SAGGIO DI FILOSOFIA

Messaggioda alfabeta » 6 feb 2011, 14:08

‘’Per chi studia per raggiungere l'intelligenza delle cose, i libri e gli studi sono i meri pioli della scala, sulla quale egli sale al vertice della conoscenza: non appena un piolo l’ha sollevato di un passo, egli lo lascia indietro. I molti invece, che studiano per riempirsi la memoria, non utilizzano i pioli della scala per salire, ma li raccolgono e se ne caricano per portarli con sé rallegrandosi per il crescente peso del carico. Essi rimangono eternamente in basso, perché sono loro a portare ciò che avrebbe dovuto portarli.’’

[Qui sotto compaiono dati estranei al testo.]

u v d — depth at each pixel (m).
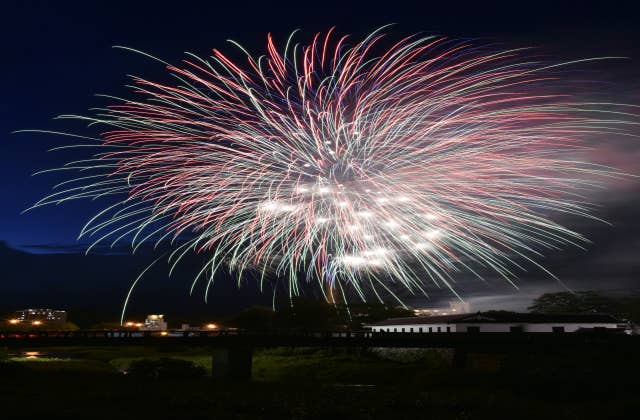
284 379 89.81
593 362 75.81
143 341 82.19
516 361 78.94
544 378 66.62
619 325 104.75
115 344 81.06
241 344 84.69
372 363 102.88
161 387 70.62
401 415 52.09
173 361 91.12
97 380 77.06
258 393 65.00
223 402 57.72
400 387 73.56
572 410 52.69
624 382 63.72
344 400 59.66
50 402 56.25
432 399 60.12
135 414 51.09
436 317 119.50
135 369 87.50
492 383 71.88
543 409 53.72
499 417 50.69
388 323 130.88
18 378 75.31
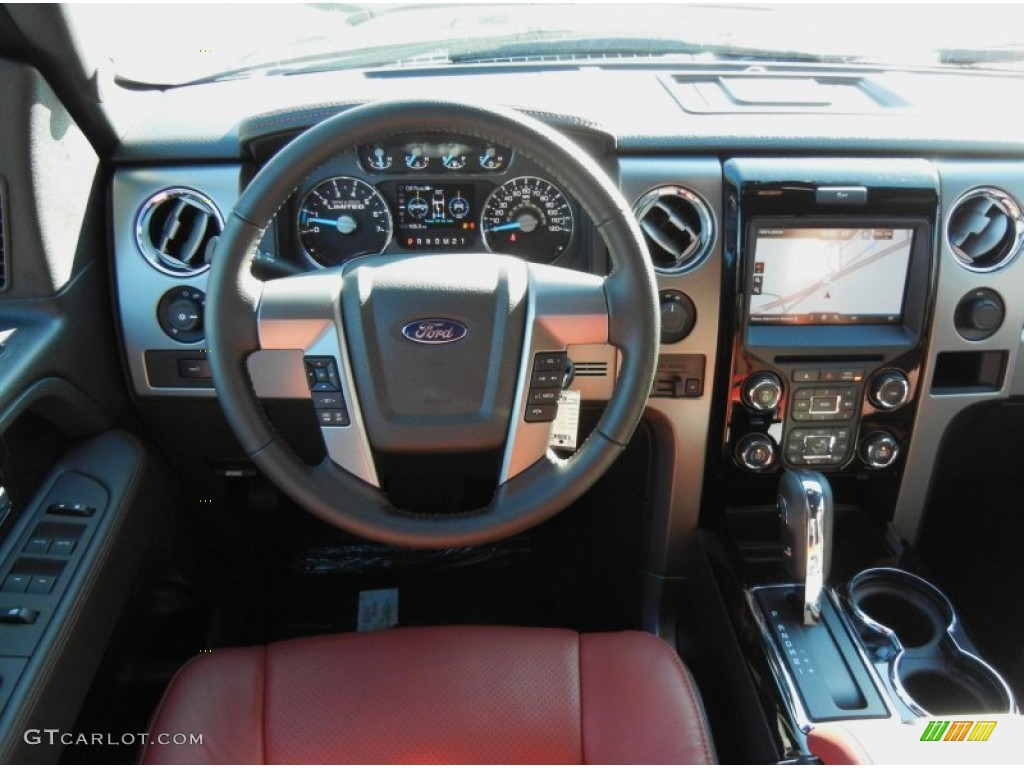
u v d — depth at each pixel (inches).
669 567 66.3
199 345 56.0
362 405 44.9
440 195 55.4
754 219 54.6
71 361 51.4
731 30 67.2
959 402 59.4
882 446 59.8
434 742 41.9
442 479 57.6
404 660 45.3
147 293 55.2
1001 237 56.5
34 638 43.8
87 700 48.7
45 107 48.1
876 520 64.2
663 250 55.9
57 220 50.0
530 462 45.7
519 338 44.6
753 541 61.9
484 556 80.4
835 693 48.6
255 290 43.4
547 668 44.9
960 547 72.9
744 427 59.2
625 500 68.6
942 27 67.2
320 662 45.3
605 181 42.3
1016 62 68.7
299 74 64.3
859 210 54.4
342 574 79.3
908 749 37.3
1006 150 56.3
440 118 40.9
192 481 64.4
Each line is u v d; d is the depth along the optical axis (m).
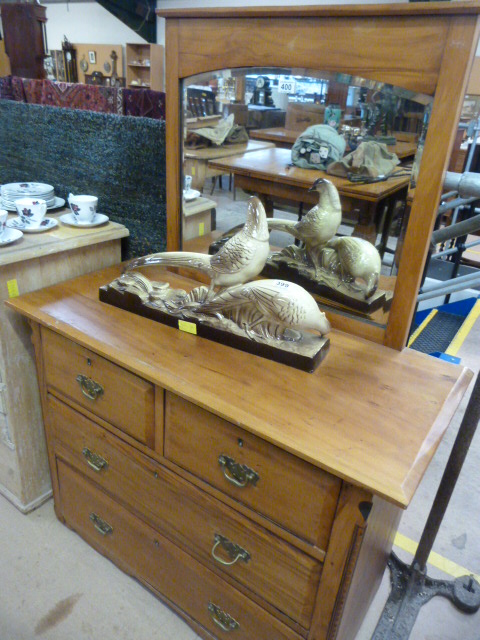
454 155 2.28
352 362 0.92
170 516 1.02
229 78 0.96
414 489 0.64
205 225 1.14
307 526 0.78
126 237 1.43
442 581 1.28
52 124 1.44
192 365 0.89
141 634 1.14
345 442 0.72
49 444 1.26
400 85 0.77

Schopenhauer riflette su chi è veramente sapiente e su coloro che si ritengono sapienti. In realtà questi ultimi hanno solo la memoria piena di sterili informazioni che non sanno elaborare per raggiungere l'intelligenza delle cose. La conoscenza si può ottenere per gradi, partendo dai libri e dagli studi, ma non si deve ritenere che essa sia limitata superficialmente in questi. I libri e gli studi sono propedeutici, ci aiutano ad elevare il nostro intelletto alla vera conoscenza se noi sappiamo rielaborarli autonomamente. Se invece prendiamo ciò che c'è scritto come oro colato, lo "immagazziniamo" nella mente imprimendolo saldamente nella memoria, otteniamo una conoscenza debole, fallace, sterile e che perciò non porta da nessuna parte e dà solamente l'apparenza di sapere, quando invece siamo solo ripetitori d’informazioni dette e dedotte da altri. Gli studi e i libri devono essere solo meri strumenti e quindi un punto di partenza, e non di arrivo, per raggiungere l'intelligenza delle cose.
Se, infatti, ci fermiamo al contenuto ,è solo uno studio mnemonico che serve esclusivamente ad appesantire il cammino della conoscenza, perché l'acquisto dei libri non dà l'acquisizione del loro contenuto.
Inoltre, in questa frase, c’è anche una forte critica verso l'avanzare della classe borghese, a discapito della cultura, e verso tanti celebrati professori contemporanei (tra cui Hegel ) che circondandosi di paroloni, neologismi e sofismi, vanno in direzione contraria alla ricerca della verità e della conoscenza.
Difatti Schopenhauer aveva tre punti di riferimento : Platone, il quale considerava la scrittura non uno strumento di sapienza ma solo un farmaco per la memoria che disabituava la mente a pensare autonomamente e quindi non permetteva di giungere alla verità; Kant da cui trasse la teoria della conoscenza e Buddha, di cui ammirava la morale della rinuncia. Ma più forti di questi amori c’erano tre irriducibili odi filosofici, riservati alla triade dell’idealismo tedesco: Fichte, Schelling e il già nominato Hegel.
Su di loro disse "Paiono sapere ciò che non sanno, pensare ciò che non pensino e dire ciò che non dicono". Schopenhauer considera il peggiore dei tre Hegel, perché esaspera l’ottimismo idealistico celebrando un presunto lieto fine della storia universale. Questa visione rosea delle cose può allettare solo i più ingenui, e lo accusa di ‘’filosofastreria istupidente’’ e perniciosa per lo spirito. Perciò ci sono coloro che studiano e leggono per motivi meramente pratici, (studio inutile e fine a se stesso), e coloro che fan frutto delle cose imparate e le mettono in pratica; e mentre i primi dimenticano quanto appreso, i secondi fanno appunto tesoro delle cose apprese in precedenza.

Commento personale:
Dunque Schopenhauer mette in evidenza la differenza tra il sapiente e chi crede di essere sapiente, cioè colui che si basa sulla conoscenza vista come ultimo grado dello studio e la conoscenza falsa vista come memoria passiva dello studio.
Lo studio della filosofia ,invece, dovrebbe dare la capacita' di sviluppare un pensiero proprio : ci si confronta con i classici per apprendere un metodo, non per ricordarci cosa hanno detto. (Lo stesso sarebbe per un pittore, un poeta o un musicista che guarda ai classici con lo scopo di sviluppare un suo stile.)